Он решил более не тратить время и мысли на удовлетворение чужого любопытства, а просто убрал с лица улыбку и зажёг в глазах чёрное пламя оскорблённой невинности. После чего вынул из хозяйственной сумки большой кухонный нож с недавно тупой от рубки курятины режущей кромкой (перед выходом Тормоз не забыл тщательно наточить инструмент). И деловито полоснул супругу добровольного дружинника под кадыком. Несчастная, руководствуясь привычной женской логикой, хотела было нешуточным образом возмутиться и продемонстрировать максимальные возможности своего голоса. Однако вопреки намерению раздражённого ума ничего не успела. Только вытолкнула наружу быстрые струи крови из неудобного прореза и дряблотело рухнула на клетчатый коридорный половик. После чего сделала усталое лицо равнодушного ко всему человека и нерешительно – будто сомневалась в правомерности своего действия – закачала жилистыми ногами, расхристав полы короткого шёлкового халата с рисунком из крупноглазых зайчат и мохноухих медвежат.

– Гы-ы-а-а-а, – шевельнул горлом убийца.
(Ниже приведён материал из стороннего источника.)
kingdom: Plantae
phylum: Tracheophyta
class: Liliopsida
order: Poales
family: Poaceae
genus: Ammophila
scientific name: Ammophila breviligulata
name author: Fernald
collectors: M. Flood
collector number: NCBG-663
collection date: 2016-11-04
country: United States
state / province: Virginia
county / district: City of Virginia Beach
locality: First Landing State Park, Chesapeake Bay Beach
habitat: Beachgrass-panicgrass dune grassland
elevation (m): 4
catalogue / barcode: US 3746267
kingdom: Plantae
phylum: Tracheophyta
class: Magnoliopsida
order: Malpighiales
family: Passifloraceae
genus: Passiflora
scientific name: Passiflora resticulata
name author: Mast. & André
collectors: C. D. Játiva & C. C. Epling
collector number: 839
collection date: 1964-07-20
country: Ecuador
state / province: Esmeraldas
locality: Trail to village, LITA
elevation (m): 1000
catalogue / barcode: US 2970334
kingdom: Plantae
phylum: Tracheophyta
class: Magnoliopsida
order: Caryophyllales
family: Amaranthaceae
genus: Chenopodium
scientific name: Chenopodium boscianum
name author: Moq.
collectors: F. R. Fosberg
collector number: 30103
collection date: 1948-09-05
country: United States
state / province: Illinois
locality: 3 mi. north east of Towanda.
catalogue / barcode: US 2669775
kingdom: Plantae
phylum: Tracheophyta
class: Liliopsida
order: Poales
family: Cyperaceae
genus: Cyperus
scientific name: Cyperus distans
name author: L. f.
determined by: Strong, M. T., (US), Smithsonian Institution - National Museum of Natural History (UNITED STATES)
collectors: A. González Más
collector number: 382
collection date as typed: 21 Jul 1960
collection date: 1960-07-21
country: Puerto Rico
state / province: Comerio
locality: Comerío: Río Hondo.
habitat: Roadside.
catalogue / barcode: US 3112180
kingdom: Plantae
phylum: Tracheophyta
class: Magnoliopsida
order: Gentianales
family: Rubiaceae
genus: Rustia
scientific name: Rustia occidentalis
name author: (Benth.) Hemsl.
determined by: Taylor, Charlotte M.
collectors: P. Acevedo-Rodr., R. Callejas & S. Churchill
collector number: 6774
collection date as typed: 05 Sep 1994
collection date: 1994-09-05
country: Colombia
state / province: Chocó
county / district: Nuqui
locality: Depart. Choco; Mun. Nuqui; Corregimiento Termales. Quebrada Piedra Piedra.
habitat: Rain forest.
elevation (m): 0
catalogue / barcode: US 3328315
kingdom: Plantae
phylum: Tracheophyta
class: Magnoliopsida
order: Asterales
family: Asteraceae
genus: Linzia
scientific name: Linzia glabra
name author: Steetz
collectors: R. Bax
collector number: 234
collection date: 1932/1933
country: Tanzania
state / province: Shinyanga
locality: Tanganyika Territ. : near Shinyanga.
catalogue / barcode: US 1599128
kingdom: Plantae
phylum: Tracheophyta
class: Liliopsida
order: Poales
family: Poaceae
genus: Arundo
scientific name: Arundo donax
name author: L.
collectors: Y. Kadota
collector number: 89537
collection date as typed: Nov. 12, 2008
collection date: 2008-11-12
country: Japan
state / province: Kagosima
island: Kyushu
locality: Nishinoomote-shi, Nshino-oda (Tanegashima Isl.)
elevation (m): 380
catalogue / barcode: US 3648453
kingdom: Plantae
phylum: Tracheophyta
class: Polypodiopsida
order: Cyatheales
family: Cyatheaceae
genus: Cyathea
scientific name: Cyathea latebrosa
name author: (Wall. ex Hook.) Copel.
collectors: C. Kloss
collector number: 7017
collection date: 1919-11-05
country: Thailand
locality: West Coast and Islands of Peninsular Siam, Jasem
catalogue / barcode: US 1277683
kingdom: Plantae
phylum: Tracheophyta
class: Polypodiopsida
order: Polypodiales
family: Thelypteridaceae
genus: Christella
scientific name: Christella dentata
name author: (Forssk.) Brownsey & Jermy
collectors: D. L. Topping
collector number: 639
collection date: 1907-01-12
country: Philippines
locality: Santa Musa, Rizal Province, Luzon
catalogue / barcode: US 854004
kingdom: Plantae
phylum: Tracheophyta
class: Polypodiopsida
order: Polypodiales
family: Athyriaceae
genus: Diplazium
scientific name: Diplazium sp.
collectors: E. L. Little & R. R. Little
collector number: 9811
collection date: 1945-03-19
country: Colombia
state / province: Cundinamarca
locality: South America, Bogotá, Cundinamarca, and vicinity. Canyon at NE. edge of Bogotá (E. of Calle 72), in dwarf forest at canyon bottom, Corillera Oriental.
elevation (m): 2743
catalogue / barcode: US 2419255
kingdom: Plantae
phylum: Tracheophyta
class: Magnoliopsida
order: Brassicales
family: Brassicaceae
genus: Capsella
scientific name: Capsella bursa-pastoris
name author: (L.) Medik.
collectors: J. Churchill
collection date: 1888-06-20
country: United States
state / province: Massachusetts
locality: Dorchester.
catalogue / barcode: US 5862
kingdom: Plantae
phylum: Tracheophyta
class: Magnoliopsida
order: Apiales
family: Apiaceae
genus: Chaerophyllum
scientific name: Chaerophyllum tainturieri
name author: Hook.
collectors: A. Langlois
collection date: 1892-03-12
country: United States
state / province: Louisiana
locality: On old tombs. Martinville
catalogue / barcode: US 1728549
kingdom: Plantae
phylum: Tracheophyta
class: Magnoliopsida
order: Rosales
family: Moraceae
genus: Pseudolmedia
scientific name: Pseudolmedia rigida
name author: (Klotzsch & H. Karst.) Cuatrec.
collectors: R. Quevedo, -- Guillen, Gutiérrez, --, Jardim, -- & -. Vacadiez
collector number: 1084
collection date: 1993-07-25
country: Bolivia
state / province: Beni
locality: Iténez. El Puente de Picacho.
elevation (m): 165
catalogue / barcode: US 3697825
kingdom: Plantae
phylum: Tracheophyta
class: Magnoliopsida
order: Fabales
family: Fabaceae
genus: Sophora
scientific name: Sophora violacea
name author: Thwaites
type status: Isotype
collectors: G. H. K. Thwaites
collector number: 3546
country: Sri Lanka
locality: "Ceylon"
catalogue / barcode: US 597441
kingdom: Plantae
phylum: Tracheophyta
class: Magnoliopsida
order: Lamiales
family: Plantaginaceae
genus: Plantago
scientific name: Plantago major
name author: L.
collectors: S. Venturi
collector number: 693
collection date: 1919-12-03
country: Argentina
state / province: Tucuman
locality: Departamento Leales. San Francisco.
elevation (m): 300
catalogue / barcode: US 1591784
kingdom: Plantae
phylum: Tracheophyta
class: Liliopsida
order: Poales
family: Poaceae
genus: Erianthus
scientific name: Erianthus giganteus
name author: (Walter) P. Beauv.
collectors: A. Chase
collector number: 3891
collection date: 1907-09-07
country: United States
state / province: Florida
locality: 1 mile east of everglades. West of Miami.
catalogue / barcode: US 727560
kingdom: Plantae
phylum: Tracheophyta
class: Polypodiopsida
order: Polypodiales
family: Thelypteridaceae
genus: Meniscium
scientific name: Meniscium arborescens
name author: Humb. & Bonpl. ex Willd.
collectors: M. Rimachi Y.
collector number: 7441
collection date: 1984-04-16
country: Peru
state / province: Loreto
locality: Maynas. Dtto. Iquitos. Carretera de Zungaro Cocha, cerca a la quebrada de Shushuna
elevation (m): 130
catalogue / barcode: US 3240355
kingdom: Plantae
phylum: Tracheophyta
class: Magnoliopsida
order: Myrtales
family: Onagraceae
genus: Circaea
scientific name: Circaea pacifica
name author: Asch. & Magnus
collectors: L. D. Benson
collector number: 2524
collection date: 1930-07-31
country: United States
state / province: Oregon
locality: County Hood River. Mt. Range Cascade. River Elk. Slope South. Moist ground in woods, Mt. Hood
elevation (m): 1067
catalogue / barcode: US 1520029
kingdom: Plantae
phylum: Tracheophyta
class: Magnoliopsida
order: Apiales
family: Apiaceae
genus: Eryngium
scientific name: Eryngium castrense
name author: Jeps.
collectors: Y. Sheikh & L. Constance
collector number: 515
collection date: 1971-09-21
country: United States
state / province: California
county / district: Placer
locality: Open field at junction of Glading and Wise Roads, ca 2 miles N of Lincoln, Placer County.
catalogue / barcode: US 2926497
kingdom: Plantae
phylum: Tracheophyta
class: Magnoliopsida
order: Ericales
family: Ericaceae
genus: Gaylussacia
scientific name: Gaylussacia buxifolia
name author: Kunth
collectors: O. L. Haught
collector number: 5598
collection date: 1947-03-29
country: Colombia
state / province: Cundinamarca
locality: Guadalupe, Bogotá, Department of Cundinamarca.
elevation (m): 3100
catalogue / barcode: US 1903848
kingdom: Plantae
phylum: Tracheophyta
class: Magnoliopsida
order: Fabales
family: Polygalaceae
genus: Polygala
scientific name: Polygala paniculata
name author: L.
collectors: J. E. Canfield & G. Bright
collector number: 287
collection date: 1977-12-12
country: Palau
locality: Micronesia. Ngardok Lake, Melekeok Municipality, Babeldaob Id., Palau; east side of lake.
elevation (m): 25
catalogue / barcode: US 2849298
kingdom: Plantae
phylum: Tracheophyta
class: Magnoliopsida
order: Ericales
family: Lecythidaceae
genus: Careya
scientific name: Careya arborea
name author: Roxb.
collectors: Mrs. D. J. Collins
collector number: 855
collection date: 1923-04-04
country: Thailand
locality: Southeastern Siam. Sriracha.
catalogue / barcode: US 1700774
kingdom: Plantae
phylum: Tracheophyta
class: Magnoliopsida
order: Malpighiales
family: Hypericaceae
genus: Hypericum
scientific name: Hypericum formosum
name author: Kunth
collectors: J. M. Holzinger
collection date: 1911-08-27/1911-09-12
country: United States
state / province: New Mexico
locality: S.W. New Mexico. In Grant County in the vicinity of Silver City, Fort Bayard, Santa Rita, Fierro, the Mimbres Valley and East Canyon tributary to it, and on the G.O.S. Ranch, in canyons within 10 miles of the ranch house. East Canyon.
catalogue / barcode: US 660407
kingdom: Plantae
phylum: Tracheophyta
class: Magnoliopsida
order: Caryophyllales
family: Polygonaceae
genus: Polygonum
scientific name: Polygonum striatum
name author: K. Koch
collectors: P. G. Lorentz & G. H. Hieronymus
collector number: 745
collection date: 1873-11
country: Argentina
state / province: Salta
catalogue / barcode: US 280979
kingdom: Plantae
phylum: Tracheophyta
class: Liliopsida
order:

И, взяв её за волосы, в несколько продолговатых движений отделил ножом голову от бывшего женского тела.

Из двух отверстых концов переполовиненной шеи толчками хлюпала кровь; а сквозь тщившиеся превратиться в кристаллы глаза покойницы прорастал весь ужас прошедшего и будущего времени.

Тормоз поглядел на своё отражение в этих глазах, и ему стало понятно, что не каждый человек носит в себе только собственную смерть. Некоторые взращивают внутри шагающих за ними каждодневных теней также и разносрочные смерти других людей, подобно кукушкам, бескорыстно высиживающим в тесных гнёздах чужие яйца. К категории последних Тормоз причислил себя, и это придало ему гордости. А ещё он удивился мудрой природе, умеющей невероятно легко и справедливо устраивать всё к лучшему.